Branch rivals work of CIA

WASHINGTON -- The Pentagon, expanding into the CIA's historic bailiwick, has created an espionage arm and is reinterpreting US law to give Defense Secretary Donald H. Rumsfeld broad authority over clandestine operations abroad, according to interviews with participants and documents obtained by the Washington Post.

The previously undisclosed organization, called the Strategic Support Branch, arose from Rumsfeld's written order to end his ''near total dependence on CIA" for what is known as human intelligence. Designed to operate without detection and under the defense secretary's direct control, the Strategic Support Branch deploys small teams of case officers, linguists, interrogators, and technical specialists alongside special operations forces.

Military and civilian participants said in interviews that the new unit has been operating in secret for two years -- in Iraq, Afghanistan, and places they declined to name. According to an early planning memorandum to Rumsfeld from General Richard B. Myers, chairman of the Joint Chiefs of Staff, the focus of the intelligence initiative is on ''emerging target countries such as Somalia, Yemen, Indonesia, Philippines, and Georgia." Myers and his staff declined to be interviewed.

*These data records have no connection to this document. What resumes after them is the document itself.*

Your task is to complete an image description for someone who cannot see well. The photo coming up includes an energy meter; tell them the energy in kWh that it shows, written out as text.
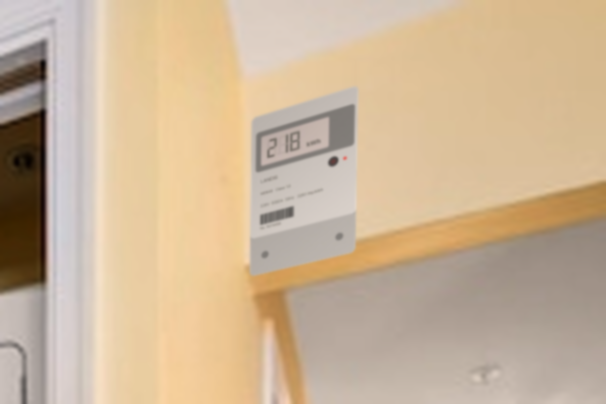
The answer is 218 kWh
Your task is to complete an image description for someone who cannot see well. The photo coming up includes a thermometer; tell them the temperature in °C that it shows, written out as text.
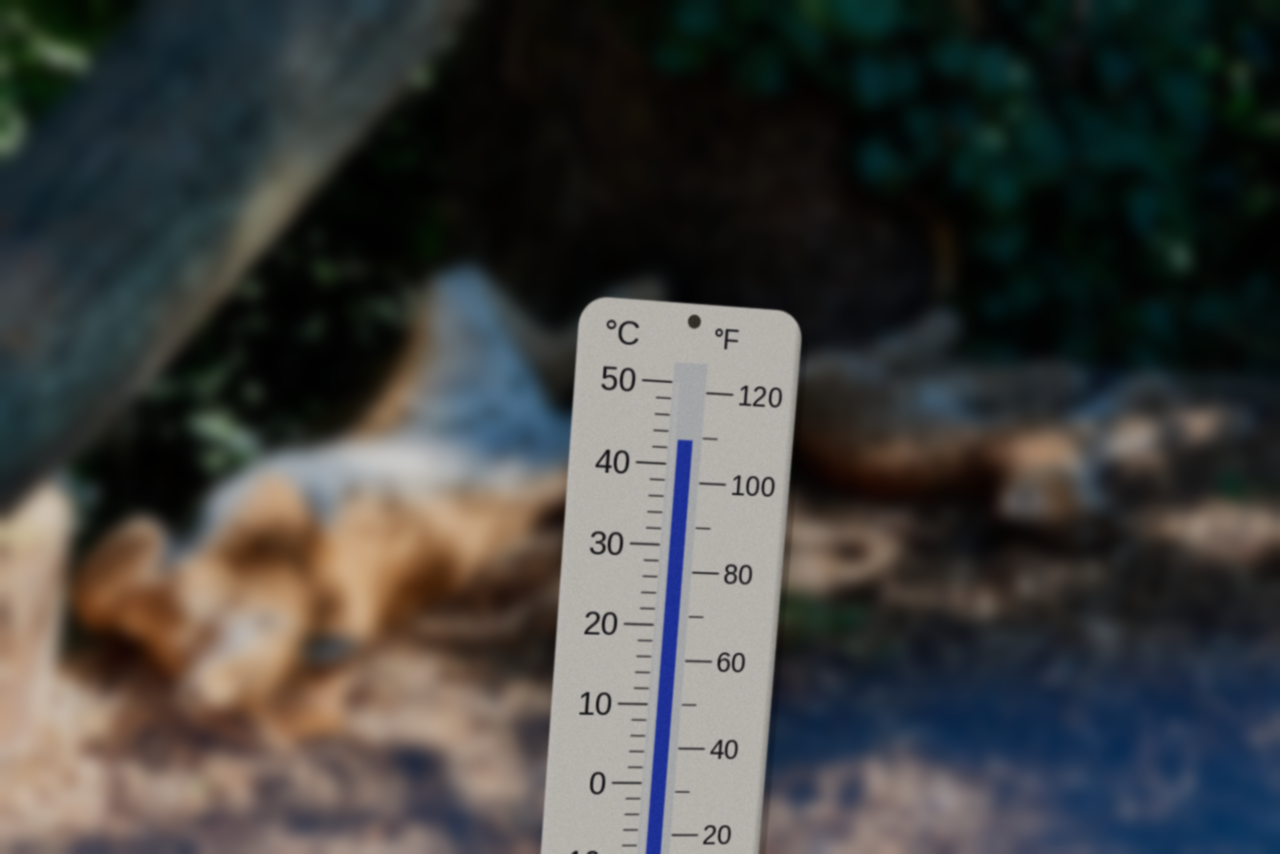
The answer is 43 °C
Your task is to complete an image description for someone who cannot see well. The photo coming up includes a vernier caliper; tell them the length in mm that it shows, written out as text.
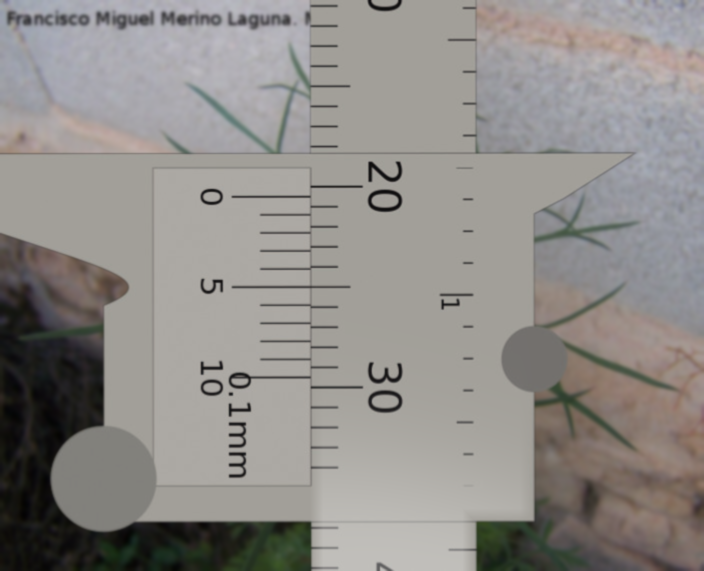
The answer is 20.5 mm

The Strategic Support Branch was created to provide Rumsfeld with independent tools for the ''full spectrum of humint operations," according to an internal account of its origin and mission. Human intelligence operations, a term used in counterpoint to technical means such as satellite photography, range from the interrogation of prisoners and the scouting of targets in wartime to the peacetime recruitment of foreign spies. A recent Pentagon memo says recruited agents may include ''notorious figures" whose links to the government would be embarrassing if disclosed.

Perhaps the most significant shift is the Defense Department's bid to conduct surreptitious missions when conventional war is a distant or unlikely prospect, activities that have traditionally been the province of the CIA's Directorate of Operations. Senior Rumsfeld advisers said those missions are central to what they called the department's predominant role in combating terrorism.

The Pentagon has a vast bureaucracy devoted to gathering and analyzing intelligence, often in concert with the CIA, and news reports over more than a year have described Rumsfeld's drive for more and better human intelligence. But the creation of the espionage branch, the scope of its clandestine operations, and the breadth of Rumsfeld's asserted legal authority have not been detailed publicly before. Two longtime members of the House Intelligence Committee, a Democrat and a Republican, said they knew no details before being interviewed for this article.

Pentagon officials said they established the Strategic Support Branch using ''reprogrammed" funds, without explicit congressional authority or appropriation. Defense intelligence missions, they said, are subject to less stringent congressional oversight than comparable operations by the CIA. Rumsfeld's dissatisfaction follows struggles with then-CIA Director George Tenet over intelligence collection priorities in Afghanistan and Iraq.